◆ TO DO
Copy each line below word for word and drop every image.

◆ RECORD SET

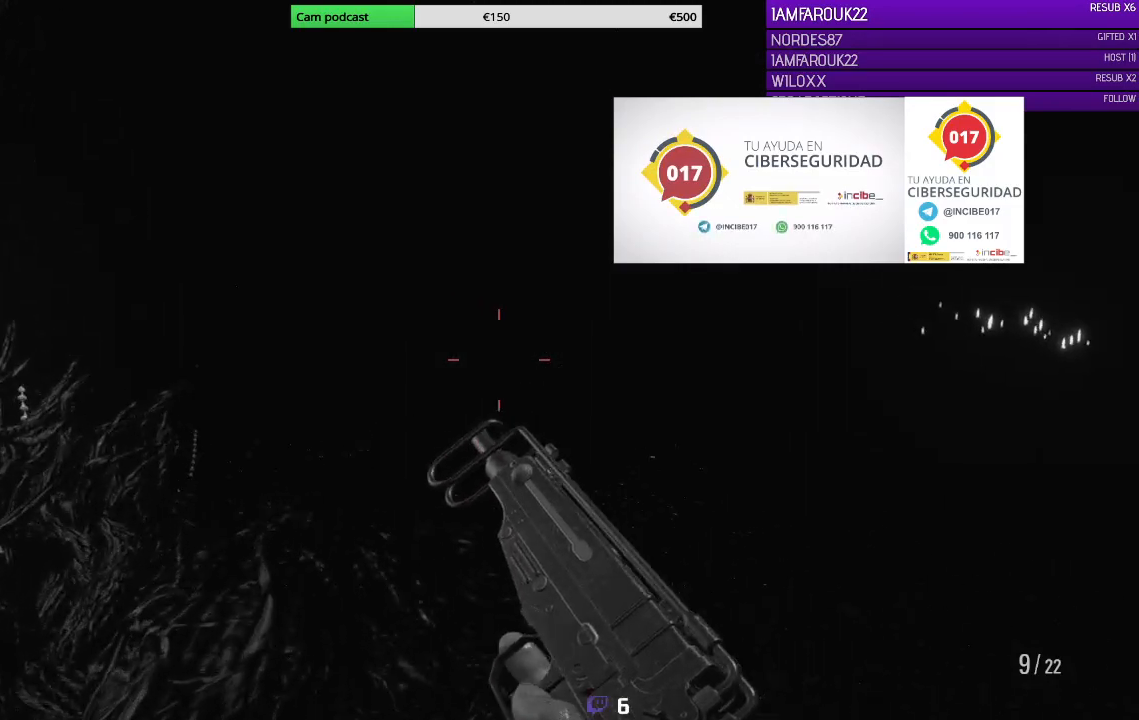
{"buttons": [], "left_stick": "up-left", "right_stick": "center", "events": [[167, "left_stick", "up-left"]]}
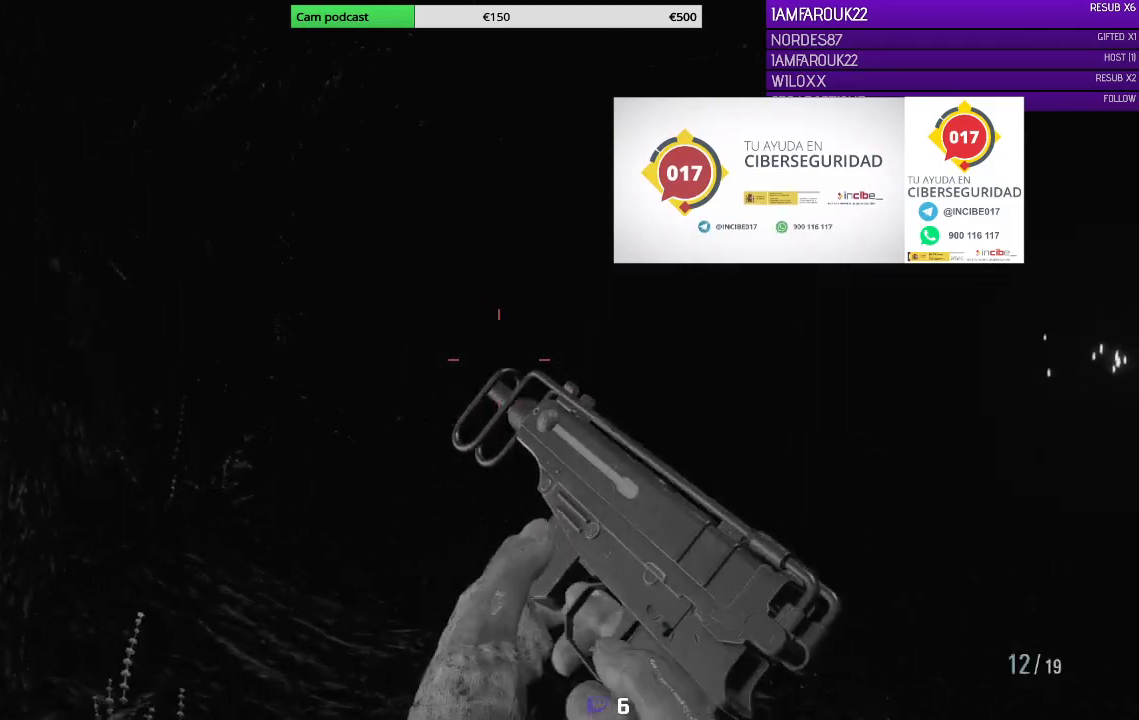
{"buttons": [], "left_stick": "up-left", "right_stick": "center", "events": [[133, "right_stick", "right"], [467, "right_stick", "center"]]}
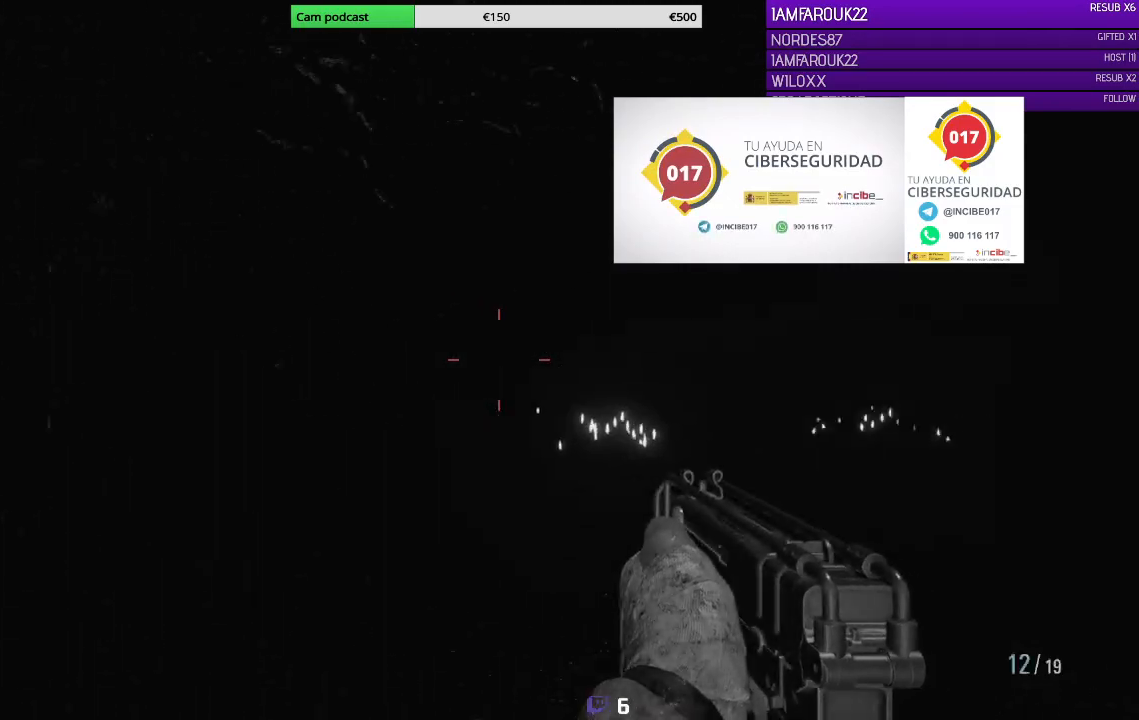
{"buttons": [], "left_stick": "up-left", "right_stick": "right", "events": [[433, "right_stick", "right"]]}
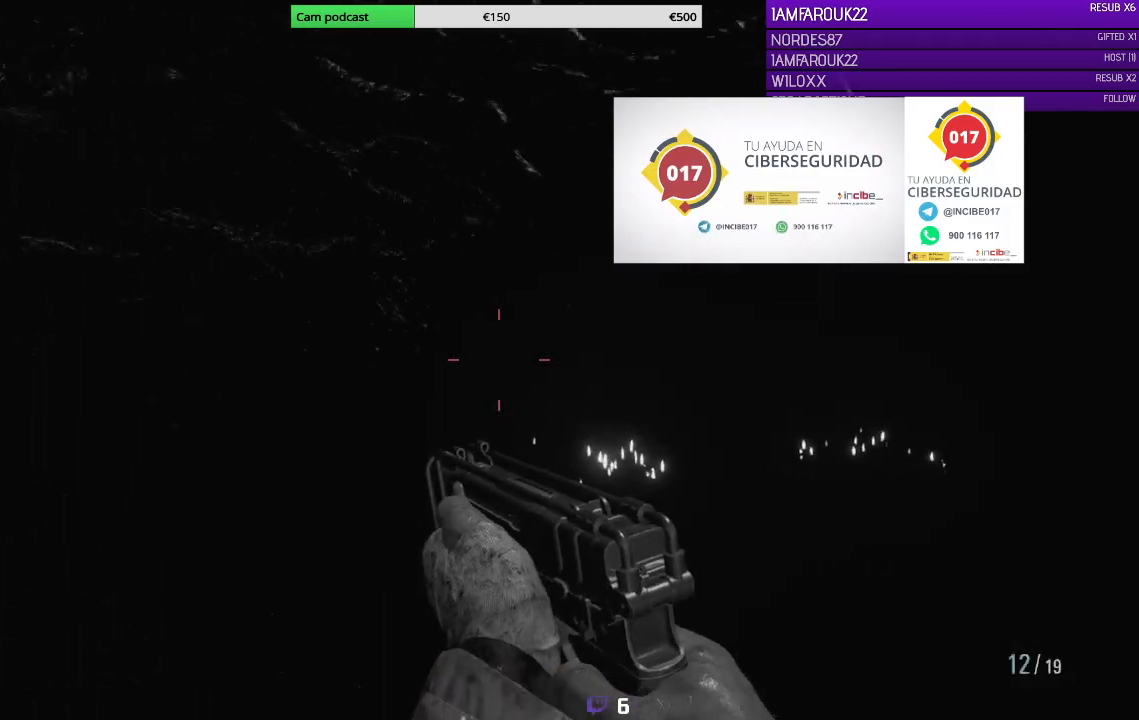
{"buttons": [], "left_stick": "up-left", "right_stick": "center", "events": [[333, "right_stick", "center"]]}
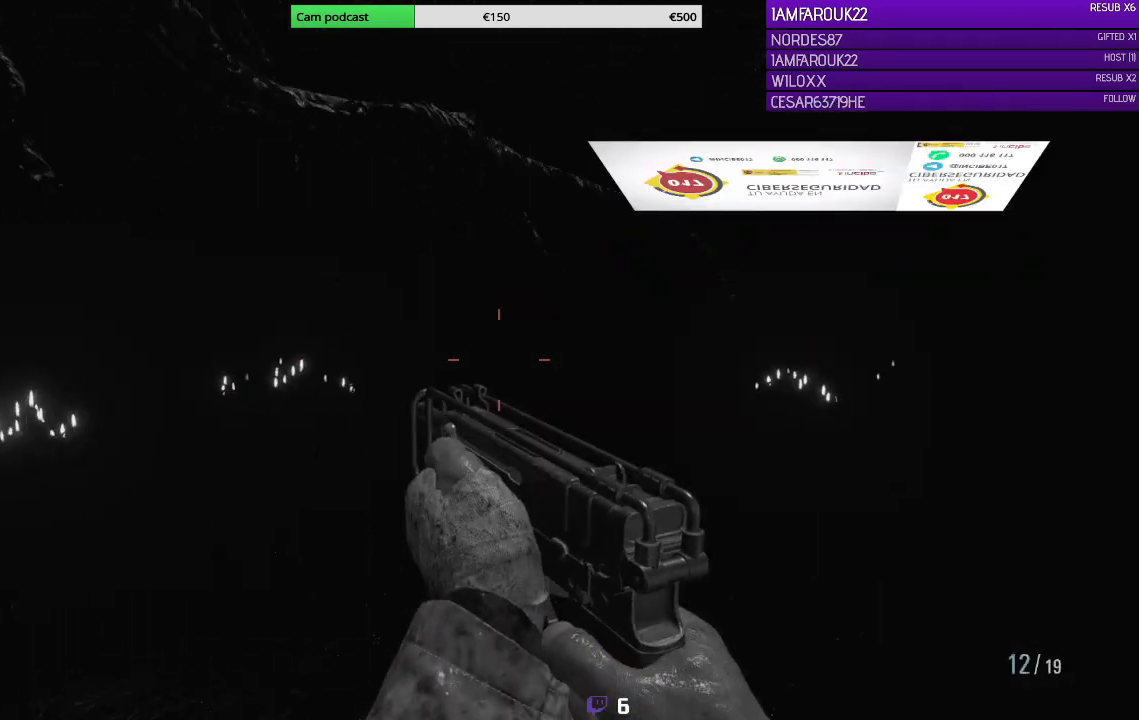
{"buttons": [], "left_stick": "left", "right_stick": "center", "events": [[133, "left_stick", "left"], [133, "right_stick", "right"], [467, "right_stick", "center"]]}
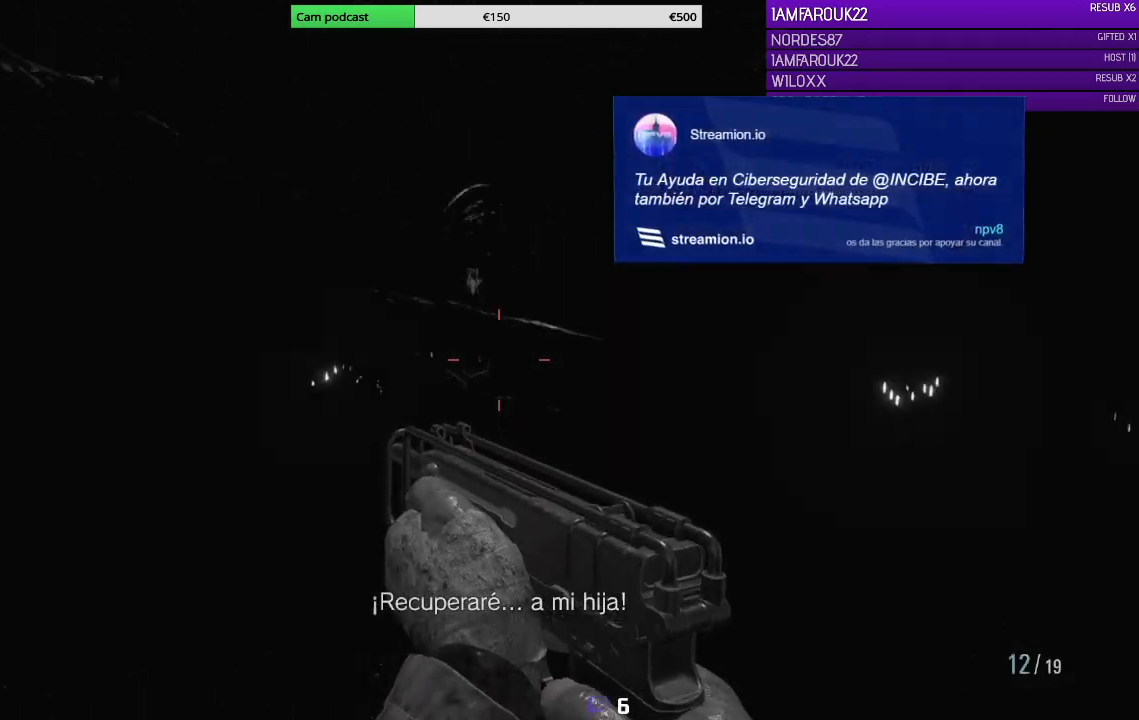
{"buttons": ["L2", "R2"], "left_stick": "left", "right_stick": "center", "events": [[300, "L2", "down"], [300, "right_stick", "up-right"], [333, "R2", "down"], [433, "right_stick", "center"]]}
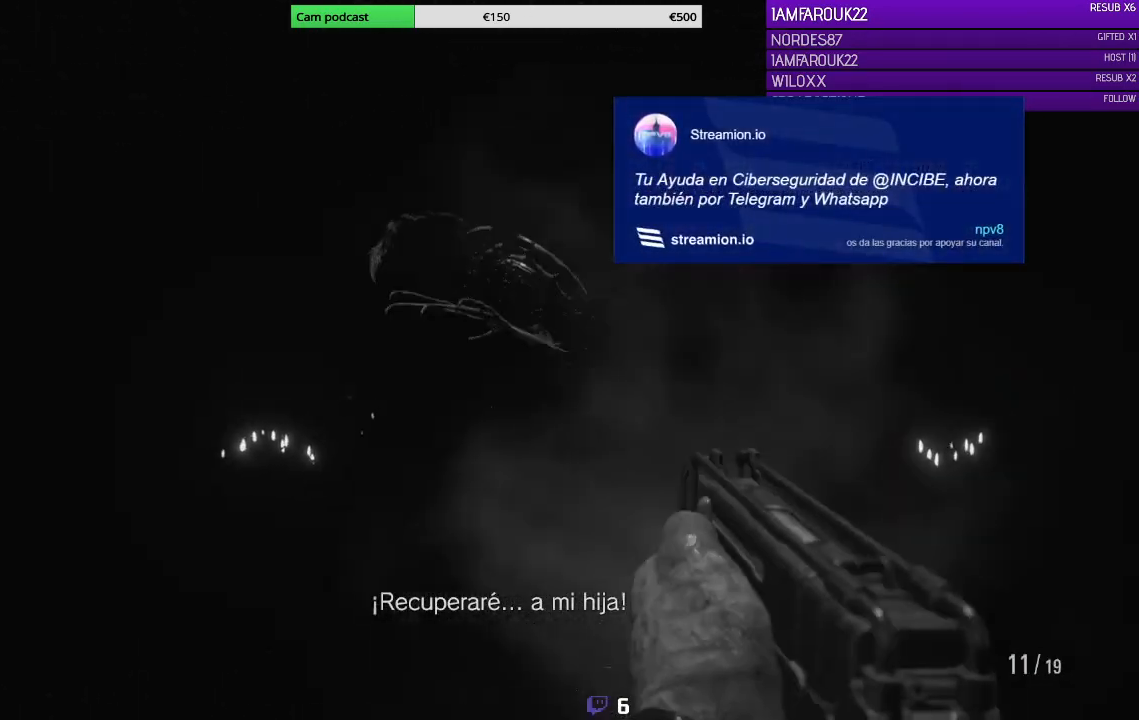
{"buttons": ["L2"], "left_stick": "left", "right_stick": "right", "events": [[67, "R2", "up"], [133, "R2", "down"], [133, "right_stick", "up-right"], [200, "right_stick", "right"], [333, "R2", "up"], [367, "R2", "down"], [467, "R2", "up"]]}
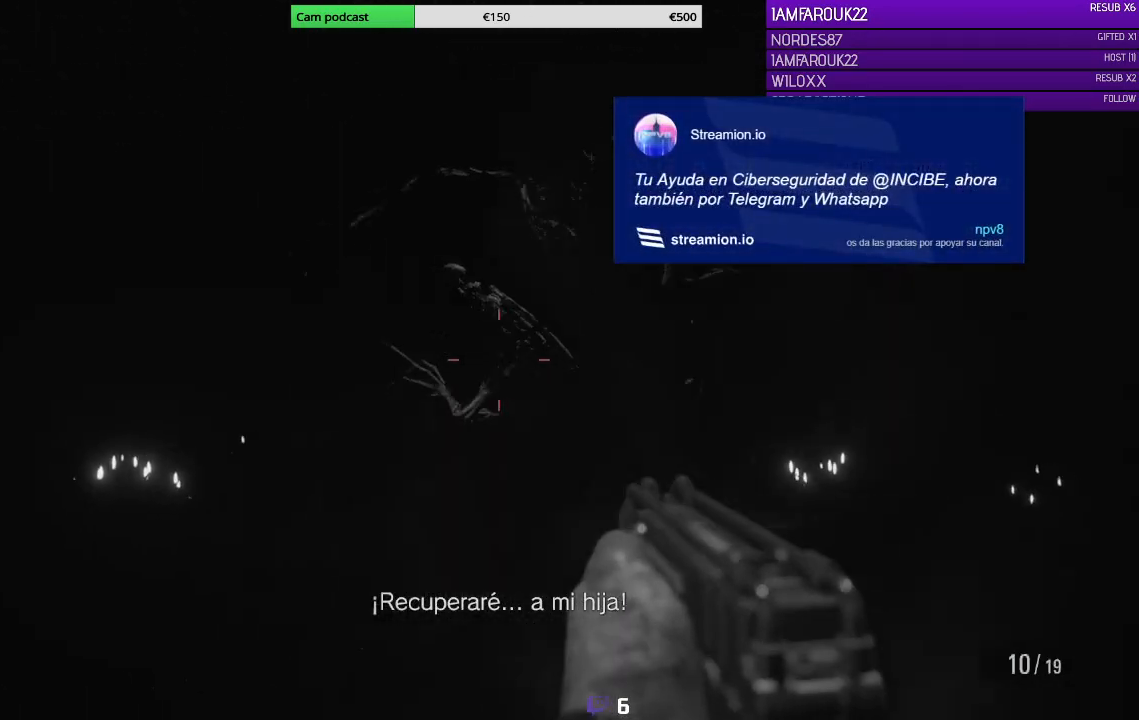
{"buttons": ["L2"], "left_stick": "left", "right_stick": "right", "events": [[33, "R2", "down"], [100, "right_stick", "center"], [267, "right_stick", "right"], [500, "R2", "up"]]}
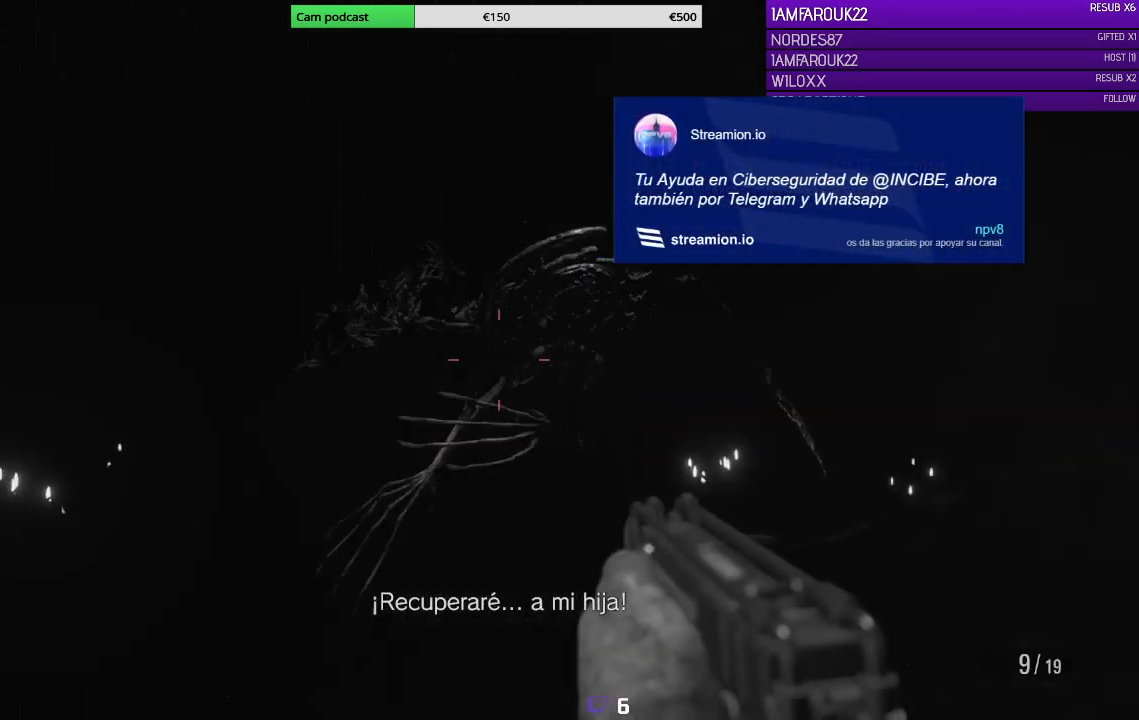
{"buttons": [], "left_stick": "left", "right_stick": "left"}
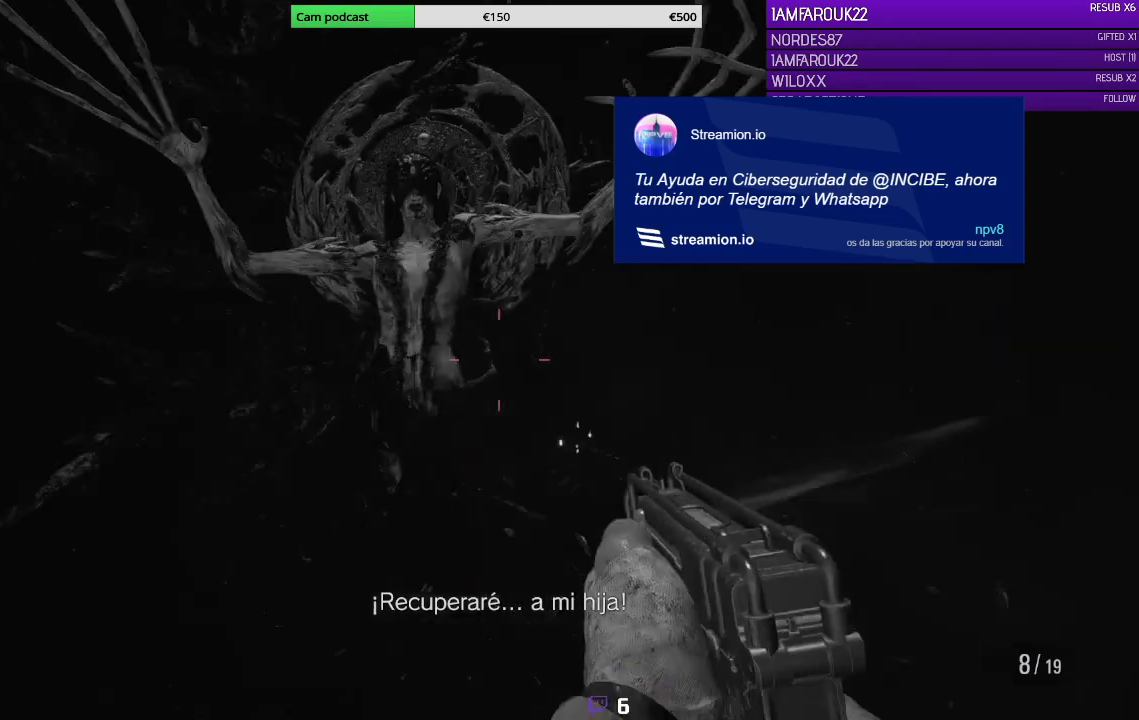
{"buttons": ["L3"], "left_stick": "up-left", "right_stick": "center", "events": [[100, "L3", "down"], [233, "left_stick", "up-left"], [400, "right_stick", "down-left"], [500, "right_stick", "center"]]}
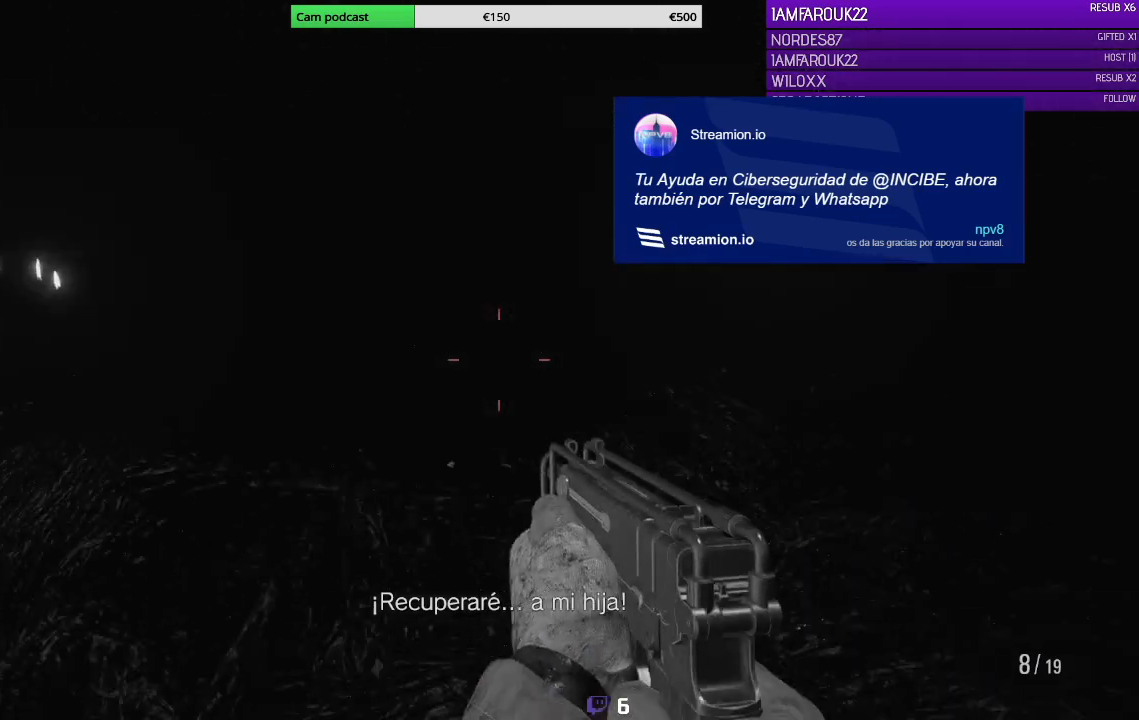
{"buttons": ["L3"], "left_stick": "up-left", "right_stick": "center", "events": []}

◆ WRITTEN ANSWER
{"buttons": [], "left_stick": "up-left", "right_stick": "center", "events": [[167, "left_stick", "up-left"]]}
{"buttons": [], "left_stick": "up-left", "right_stick": "center", "events": [[133, "right_stick", "right"], [467, "right_stick", "center"]]}
{"buttons": [], "left_stick": "up-left", "right_stick": "right", "events": [[433, "right_stick", "right"]]}
{"buttons": [], "left_stick": "up-left", "right_stick": "center", "events": [[333, "right_stick", "center"]]}
{"buttons": [], "left_stick": "left", "right_stick": "center", "events": [[133, "left_stick", "left"], [133, "right_stick", "right"], [467, "right_stick", "center"]]}
{"buttons": ["L2", "R2"], "left_stick": "left", "right_stick": "center", "events": [[300, "L2", "down"], [300, "right_stick", "up-right"], [333, "R2", "down"], [433, "right_stick", "center"]]}
{"buttons": ["L2"], "left_stick": "left", "right_stick": "right", "events": [[67, "R2", "up"], [133, "R2", "down"], [133, "right_stick", "up-right"], [200, "right_stick", "right"], [333, "R2", "up"], [367, "R2", "down"], [467, "R2", "up"]]}
{"buttons": ["L2"], "left_stick": "left", "right_stick": "right", "events": [[33, "R2", "down"], [100, "right_stick", "center"], [267, "right_stick", "right"], [500, "R2", "up"]]}
{"buttons": [], "left_stick": "left", "right_stick": "left"}
{"buttons": ["L3"], "left_stick": "up-left", "right_stick": "center", "events": [[100, "L3", "down"], [233, "left_stick", "up-left"], [400, "right_stick", "down-left"], [500, "right_stick", "center"]]}
{"buttons": ["L3"], "left_stick": "up-left", "right_stick": "center", "events": []}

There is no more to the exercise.